• DIRECTIONS
[1] In the status update on paging, what do the demo projects currently showcase?
[2] Copy the status update word for word, starting with "My next goal" and going on through "up on that.".

• PAGE TEXT

Status Update: Reading about Paging

Feb 7, 2012 at 12:26 AM

I am a novice when it comes to directory management. I only heard of Active Directory in far off conversations and but hadn't explored it. (So many other things to learn, ya?)

So, of course, never having touched Active Directory, I certainly did not know how to interact with a directory service dynamically. At the moment, the demo projects only showcase object to LDAP mapping and adding/removing users from a group.

My next goal is to demonstrate Paging, which I know very little about. I understand it to be like an online store that has a max amount of items they will list on a single page, so you would have to click "Next" to see more items. On that analogy, I have some ideas of how to implement that... but none of them rely on the LINQ to LDAP services--so I'll be reading up on that.

• RECORD EXTRACTS
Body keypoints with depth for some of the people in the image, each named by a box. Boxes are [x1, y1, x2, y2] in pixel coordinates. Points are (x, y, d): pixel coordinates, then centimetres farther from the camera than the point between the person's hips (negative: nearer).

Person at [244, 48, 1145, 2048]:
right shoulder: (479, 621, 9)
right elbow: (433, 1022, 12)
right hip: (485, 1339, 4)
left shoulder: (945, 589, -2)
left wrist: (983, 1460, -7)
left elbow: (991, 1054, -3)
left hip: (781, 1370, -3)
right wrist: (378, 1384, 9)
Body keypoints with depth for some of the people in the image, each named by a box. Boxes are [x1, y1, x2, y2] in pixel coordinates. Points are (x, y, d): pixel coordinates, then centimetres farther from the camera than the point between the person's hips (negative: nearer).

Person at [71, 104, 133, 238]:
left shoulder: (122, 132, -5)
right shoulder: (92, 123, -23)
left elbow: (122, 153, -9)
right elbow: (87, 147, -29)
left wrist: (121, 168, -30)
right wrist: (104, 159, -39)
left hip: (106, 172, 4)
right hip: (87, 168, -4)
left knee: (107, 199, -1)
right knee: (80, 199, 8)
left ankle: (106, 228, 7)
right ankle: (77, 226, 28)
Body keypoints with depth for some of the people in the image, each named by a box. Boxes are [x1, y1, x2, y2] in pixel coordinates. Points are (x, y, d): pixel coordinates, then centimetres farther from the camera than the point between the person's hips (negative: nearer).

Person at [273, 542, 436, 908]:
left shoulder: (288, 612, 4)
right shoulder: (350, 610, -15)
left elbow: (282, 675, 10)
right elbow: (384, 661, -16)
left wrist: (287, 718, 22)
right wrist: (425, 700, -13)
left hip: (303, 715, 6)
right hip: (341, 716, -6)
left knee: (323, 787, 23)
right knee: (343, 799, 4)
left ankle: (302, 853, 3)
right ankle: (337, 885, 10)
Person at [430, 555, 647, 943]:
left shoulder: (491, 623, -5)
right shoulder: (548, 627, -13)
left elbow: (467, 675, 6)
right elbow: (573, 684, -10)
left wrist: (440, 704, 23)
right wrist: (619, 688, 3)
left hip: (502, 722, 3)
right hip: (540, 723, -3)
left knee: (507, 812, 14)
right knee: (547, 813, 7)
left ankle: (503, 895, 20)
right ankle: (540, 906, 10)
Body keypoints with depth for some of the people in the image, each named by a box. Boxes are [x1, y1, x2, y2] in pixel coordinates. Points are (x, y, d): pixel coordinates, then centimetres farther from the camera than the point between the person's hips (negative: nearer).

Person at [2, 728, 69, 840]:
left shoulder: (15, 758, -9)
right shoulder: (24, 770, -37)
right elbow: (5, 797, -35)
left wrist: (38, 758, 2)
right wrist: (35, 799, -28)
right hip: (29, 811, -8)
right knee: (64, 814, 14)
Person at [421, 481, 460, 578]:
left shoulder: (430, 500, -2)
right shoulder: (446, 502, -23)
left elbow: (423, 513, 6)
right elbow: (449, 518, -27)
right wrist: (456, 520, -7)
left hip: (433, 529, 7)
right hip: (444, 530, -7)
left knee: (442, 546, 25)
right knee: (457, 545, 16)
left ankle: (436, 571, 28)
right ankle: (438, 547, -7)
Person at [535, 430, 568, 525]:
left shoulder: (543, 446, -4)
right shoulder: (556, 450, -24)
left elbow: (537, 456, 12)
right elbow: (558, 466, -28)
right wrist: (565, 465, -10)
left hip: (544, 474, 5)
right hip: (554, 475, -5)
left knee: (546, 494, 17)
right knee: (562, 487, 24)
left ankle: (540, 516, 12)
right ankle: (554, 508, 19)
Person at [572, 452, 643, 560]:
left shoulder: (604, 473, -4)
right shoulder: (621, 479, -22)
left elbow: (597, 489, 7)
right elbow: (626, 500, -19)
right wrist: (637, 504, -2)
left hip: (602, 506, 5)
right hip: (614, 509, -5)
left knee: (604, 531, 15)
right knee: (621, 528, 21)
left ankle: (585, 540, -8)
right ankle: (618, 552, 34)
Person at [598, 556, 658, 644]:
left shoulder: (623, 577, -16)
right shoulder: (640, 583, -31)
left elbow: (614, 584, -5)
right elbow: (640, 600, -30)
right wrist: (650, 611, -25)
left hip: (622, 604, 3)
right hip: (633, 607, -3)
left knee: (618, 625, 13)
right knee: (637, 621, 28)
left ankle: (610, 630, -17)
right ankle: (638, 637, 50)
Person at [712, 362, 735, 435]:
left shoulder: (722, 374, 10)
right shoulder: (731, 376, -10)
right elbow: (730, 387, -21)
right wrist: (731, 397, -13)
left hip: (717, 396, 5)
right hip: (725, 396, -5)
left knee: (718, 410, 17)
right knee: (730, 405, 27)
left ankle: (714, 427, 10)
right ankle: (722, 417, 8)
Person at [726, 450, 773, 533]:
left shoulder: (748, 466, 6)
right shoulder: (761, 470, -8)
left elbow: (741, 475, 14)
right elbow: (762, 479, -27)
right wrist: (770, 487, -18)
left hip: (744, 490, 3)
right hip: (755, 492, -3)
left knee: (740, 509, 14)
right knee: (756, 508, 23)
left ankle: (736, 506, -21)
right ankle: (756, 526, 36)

• ANSWERS PER TASK
[1] Object to LDAP mapping and adding/removing users from a group.

[2]
My next goal is to demonstrate Paging, which I know very little about. I understand it to be like an online store that has a max amount of items they will list on a single page, so you would have to click "Next" to see more items. On that analogy, I have some ideas of how to implement that... but none of them rely on the LINQ to LDAP services--so I'll be reading up on that.